Prompt:
Update the records below so that every "Белтэлекам" becomes "Beltelecom", leaving all other text unchanged.

Provided data section start

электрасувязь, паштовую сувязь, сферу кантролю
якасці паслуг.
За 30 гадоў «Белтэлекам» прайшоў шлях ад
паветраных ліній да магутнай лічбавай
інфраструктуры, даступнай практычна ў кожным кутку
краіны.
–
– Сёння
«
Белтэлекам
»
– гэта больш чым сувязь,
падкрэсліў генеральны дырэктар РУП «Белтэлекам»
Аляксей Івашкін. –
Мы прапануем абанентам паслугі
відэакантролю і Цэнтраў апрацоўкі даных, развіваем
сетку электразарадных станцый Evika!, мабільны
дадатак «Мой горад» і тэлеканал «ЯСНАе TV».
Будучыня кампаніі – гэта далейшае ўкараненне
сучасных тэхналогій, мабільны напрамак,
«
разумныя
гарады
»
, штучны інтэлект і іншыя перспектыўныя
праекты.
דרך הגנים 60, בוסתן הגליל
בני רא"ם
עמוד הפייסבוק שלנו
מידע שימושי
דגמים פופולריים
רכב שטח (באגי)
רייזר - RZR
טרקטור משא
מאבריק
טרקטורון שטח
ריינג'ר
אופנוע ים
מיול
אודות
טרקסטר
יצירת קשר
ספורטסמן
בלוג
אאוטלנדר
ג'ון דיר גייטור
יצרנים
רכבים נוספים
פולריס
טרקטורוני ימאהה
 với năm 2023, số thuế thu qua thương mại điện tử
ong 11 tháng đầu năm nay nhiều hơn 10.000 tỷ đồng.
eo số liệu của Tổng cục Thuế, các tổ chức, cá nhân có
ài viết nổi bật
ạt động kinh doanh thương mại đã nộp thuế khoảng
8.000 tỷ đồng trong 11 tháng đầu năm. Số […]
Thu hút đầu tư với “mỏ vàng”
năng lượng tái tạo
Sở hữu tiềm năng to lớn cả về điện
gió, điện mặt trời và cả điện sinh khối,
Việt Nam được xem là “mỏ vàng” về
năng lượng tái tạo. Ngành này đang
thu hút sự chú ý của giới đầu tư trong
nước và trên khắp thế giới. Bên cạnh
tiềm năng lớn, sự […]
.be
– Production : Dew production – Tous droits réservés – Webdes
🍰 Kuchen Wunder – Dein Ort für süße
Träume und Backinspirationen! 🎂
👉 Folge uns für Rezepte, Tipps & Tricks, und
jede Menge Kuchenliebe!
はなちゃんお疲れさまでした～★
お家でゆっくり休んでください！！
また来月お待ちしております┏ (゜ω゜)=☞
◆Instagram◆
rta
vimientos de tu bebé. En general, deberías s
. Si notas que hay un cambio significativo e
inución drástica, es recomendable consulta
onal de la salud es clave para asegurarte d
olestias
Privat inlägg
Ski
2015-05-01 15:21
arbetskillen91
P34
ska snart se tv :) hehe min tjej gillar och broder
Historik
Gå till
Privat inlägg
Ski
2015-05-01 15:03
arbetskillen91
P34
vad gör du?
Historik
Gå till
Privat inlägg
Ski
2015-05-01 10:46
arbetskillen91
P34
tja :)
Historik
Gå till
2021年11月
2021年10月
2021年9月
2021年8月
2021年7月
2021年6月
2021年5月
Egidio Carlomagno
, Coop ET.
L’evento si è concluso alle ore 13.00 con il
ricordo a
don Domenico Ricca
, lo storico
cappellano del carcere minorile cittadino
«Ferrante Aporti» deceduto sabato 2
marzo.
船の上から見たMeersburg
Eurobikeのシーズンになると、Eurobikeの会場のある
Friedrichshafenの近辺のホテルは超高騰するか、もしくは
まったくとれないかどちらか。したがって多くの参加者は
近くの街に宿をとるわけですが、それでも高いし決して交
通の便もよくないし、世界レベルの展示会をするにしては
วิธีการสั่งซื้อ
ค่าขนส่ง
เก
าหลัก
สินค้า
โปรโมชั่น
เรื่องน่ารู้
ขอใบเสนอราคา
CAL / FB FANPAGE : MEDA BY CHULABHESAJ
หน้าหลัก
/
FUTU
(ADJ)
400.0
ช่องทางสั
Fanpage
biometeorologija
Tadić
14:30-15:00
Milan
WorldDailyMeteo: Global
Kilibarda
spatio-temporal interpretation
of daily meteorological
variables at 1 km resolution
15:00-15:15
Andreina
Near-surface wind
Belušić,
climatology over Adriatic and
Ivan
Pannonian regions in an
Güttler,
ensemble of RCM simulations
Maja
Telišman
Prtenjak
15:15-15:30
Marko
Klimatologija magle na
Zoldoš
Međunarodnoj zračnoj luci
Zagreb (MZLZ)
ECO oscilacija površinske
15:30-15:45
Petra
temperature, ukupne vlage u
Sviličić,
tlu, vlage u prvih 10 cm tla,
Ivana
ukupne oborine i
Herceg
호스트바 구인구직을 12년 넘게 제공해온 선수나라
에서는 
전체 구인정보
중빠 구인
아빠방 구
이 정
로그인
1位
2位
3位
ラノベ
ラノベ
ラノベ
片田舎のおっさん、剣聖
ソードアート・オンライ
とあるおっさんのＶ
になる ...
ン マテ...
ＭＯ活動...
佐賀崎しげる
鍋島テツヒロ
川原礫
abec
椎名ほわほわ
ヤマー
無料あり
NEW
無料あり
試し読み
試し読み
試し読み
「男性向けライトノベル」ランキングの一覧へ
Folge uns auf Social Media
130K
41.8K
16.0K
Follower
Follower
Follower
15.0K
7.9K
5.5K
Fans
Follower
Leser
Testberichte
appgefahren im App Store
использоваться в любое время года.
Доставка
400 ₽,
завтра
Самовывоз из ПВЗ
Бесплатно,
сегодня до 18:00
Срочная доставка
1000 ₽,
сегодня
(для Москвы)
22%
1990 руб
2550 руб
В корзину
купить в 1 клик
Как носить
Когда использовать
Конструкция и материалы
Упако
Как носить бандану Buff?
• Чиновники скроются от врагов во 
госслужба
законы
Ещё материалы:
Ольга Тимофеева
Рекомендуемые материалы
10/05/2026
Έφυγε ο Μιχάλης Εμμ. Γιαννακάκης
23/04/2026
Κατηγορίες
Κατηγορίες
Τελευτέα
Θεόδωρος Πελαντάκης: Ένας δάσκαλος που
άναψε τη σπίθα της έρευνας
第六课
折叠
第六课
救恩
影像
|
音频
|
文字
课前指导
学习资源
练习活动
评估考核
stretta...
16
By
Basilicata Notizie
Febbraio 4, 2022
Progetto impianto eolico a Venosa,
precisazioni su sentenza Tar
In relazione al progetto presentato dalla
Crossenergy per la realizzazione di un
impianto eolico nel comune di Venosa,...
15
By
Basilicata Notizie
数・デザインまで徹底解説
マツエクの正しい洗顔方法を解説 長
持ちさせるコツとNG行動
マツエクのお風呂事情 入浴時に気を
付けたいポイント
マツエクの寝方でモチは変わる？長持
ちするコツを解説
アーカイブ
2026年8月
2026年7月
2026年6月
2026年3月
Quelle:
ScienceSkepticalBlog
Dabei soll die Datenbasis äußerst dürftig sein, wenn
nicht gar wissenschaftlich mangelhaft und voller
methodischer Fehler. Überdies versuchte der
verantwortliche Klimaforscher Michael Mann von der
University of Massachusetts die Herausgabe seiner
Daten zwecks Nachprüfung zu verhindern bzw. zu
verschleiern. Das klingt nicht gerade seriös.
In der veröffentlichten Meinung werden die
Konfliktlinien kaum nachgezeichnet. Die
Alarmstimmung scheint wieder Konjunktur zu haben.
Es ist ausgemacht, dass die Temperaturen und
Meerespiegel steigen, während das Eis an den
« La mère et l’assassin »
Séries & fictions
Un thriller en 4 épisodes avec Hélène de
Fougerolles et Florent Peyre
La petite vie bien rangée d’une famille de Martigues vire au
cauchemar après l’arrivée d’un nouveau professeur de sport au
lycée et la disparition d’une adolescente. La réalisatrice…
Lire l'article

Provided data section end

Exercise solution:
электрасувязь, паштовую сувязь, сферу кантролю
якасці паслуг.
За 30 гадоў «Beltelecom» прайшоў шлях ад
паветраных ліній да магутнай лічбавай
інфраструктуры, даступнай практычна ў кожным кутку
краіны.
–
– Сёння
«
Beltelecom
»
– гэта больш чым сувязь,
падкрэсліў генеральны дырэктар РУП «Beltelecom»
Аляксей Івашкін. –
Мы прапануем абанентам паслугі
відэакантролю і Цэнтраў апрацоўкі даных, развіваем
сетку электразарадных станцый Evika!, мабільны
дадатак «Мой горад» і тэлеканал «ЯСНАе TV».
Будучыня кампаніі – гэта далейшае ўкараненне
сучасных тэхналогій, мабільны напрамак,
«
разумныя
гарады
»
, штучны інтэлект і іншыя перспектыўныя
праекты.
דרך הגנים 60, בוסתן הגליל
בני רא"ם
עמוד הפייסבוק שלנו
מידע שימושי
דגמים פופולריים
רכב שטח (באגי)
רייזר - RZR
טרקטור משא
מאבריק
טרקטורון שטח
ריינג'ר
אופנוע ים
מיול
אודות
טרקסטר
יצירת קשר
ספורטסמן
בלוג
אאוטלנדר
ג'ון דיר גייטור
יצרנים
רכבים נוספים
פולריס
טרקטורוני ימאהה
 với năm 2023, số thuế thu qua thương mại điện tử
ong 11 tháng đầu năm nay nhiều hơn 10.000 tỷ đồng.
eo số liệu của Tổng cục Thuế, các tổ chức, cá nhân có
ài viết nổi bật
ạt động kinh doanh thương mại đã nộp thuế khoảng
8.000 tỷ đồng trong 11 tháng đầu năm. Số […]
Thu hút đầu tư với “mỏ vàng”
năng lượng tái tạo
Sở hữu tiềm năng to lớn cả về điện
gió, điện mặt trời và cả điện sinh khối,
Việt Nam được xem là “mỏ vàng” về
năng lượng tái tạo. Ngành này đang
thu hút sự chú ý của giới đầu tư trong
nước và trên khắp thế giới. Bên cạnh
tiềm năng lớn, sự […]
.be
– Production : Dew production – Tous droits réservés – Webdes
🍰 Kuchen Wunder – Dein Ort für süße
Träume und Backinspirationen! 🎂
👉 Folge uns für Rezepte, Tipps & Tricks, und
jede Menge Kuchenliebe!
はなちゃんお疲れさまでした～★
お家でゆっくり休んでください！！
また来月お待ちしております┏ (゜ω゜)=☞
◆Instagram◆
rta
vimientos de tu bebé. En general, deberías s
. Si notas que hay un cambio significativo e
inución drástica, es recomendable consulta
onal de la salud es clave para asegurarte d
olestias
Privat inlägg
Ski
2015-05-01 15:21
arbetskillen91
P34
ska snart se tv :) hehe min tjej gillar och broder
Historik
Gå till
Privat inlägg
Ski
2015-05-01 15:03
arbetskillen91
P34
vad gör du?
Historik
Gå till
Privat inlägg
Ski
2015-05-01 10:46
arbetskillen91
P34
tja :)
Historik
Gå till
2021年11月
2021年10月
2021年9月
2021年8月
2021年7月
2021年6月
2021年5月
Egidio Carlomagno
, Coop ET.
L’evento si è concluso alle ore 13.00 con il
ricordo a
don Domenico Ricca
, lo storico
cappellano del carcere minorile cittadino
«Ferrante Aporti» deceduto sabato 2
marzo.
船の上から見たMeersburg
Eurobikeのシーズンになると、Eurobikeの会場のある
Friedrichshafenの近辺のホテルは超高騰するか、もしくは
まったくとれないかどちらか。したがって多くの参加者は
近くの街に宿をとるわけですが、それでも高いし決して交
通の便もよくないし、世界レベルの展示会をするにしては
วิธีการสั่งซื้อ
ค่าขนส่ง
เก
าหลัก
สินค้า
โปรโมชั่น
เรื่องน่ารู้
ขอใบเสนอราคา
CAL / FB FANPAGE : MEDA BY CHULABHESAJ
หน้าหลัก
/
FUTU
(ADJ)
400.0
ช่องทางสั
Fanpage
biometeorologija
Tadić
14:30-15:00
Milan
WorldDailyMeteo: Global
Kilibarda
spatio-temporal interpretation
of daily meteorological
variables at 1 km resolution
15:00-15:15
Andreina
Near-surface wind
Belušić,
climatology over Adriatic and
Ivan
Pannonian regions in an
Güttler,
ensemble of RCM simulations
Maja
Telišman
Prtenjak
15:15-15:30
Marko
Klimatologija magle na
Zoldoš
Međunarodnoj zračnoj luci
Zagreb (MZLZ)
ECO oscilacija površinske
15:30-15:45
Petra
temperature, ukupne vlage u
Sviličić,
tlu, vlage u prvih 10 cm tla,
Ivana
ukupne oborine i
Herceg
호스트바 구인구직을 12년 넘게 제공해온 선수나라
에서는 
전체 구인정보
중빠 구인
아빠방 구
이 정
로그인
1位
2位
3位
ラノベ
ラノベ
ラノベ
片田舎のおっさん、剣聖
ソードアート・オンライ
とあるおっさんのＶ
になる ...
ン マテ...
ＭＯ活動...
佐賀崎しげる
鍋島テツヒロ
川原礫
abec
椎名ほわほわ
ヤマー
無料あり
NEW
無料あり
試し読み
試し読み
試し読み
「男性向けライトノベル」ランキングの一覧へ
Folge uns auf Social Media
130K
41.8K
16.0K
Follower
Follower
Follower
15.0K
7.9K
5.5K
Fans
Follower
Leser
Testberichte
appgefahren im App Store
использоваться в любое время года.
Доставка
400 ₽,
завтра
Самовывоз из ПВЗ
Бесплатно,
сегодня до 18:00
Срочная доставка
1000 ₽,
сегодня
(для Москвы)
22%
1990 руб
2550 руб
В корзину
купить в 1 клик
Как носить
Когда использовать
Конструкция и материалы
Упако
Как носить бандану Buff?
• Чиновники скроются от врагов во 
госслужба
законы
Ещё материалы:
Ольга Тимофеева
Рекомендуемые материалы
10/05/2026
Έφυγε ο Μιχάλης Εμμ. Γιαννακάκης
23/04/2026
Κατηγορίες
Κατηγορίες
Τελευτέα
Θεόδωρος Πελαντάκης: Ένας δάσκαλος που
άναψε τη σπίθα της έρευνας
第六课
折叠
第六课
救恩
影像
|
音频
|
文字
课前指导
学习资源
练习活动
评估考核
stretta...
16
By
Basilicata Notizie
Febbraio 4, 2022
Progetto impianto eolico a Venosa,
precisazioni su sentenza Tar
In relazione al progetto presentato dalla
Crossenergy per la realizzazione di un
impianto eolico nel comune di Venosa,...
15
By
Basilicata Notizie
数・デザインまで徹底解説
マツエクの正しい洗顔方法を解説 長
持ちさせるコツとNG行動
マツエクのお風呂事情 入浴時に気を
付けたいポイント
マツエクの寝方でモチは変わる？長持
ちするコツを解説
アーカイブ
2026年8月
2026年7月
2026年6月
2026年3月
Quelle:
ScienceSkepticalBlog
Dabei soll die Datenbasis äußerst dürftig sein, wenn
nicht gar wissenschaftlich mangelhaft und voller
methodischer Fehler. Überdies versuchte der
verantwortliche Klimaforscher Michael Mann von der
University of Massachusetts die Herausgabe seiner
Daten zwecks Nachprüfung zu verhindern bzw. zu
verschleiern. Das klingt nicht gerade seriös.
In der veröffentlichten Meinung werden die
Konfliktlinien kaum nachgezeichnet. Die
Alarmstimmung scheint wieder Konjunktur zu haben.
Es ist ausgemacht, dass die Temperaturen und
Meerespiegel steigen, während das Eis an den
« La mère et l’assassin »
Séries & fictions
Un thriller en 4 épisodes avec Hélène de
Fougerolles et Florent Peyre
La petite vie bien rangée d’une famille de Martigues vire au
cauchemar après l’arrivée d’un nouveau professeur de sport au
lycée et la disparition d’une adolescente. La réalisatrice…
Lire l'article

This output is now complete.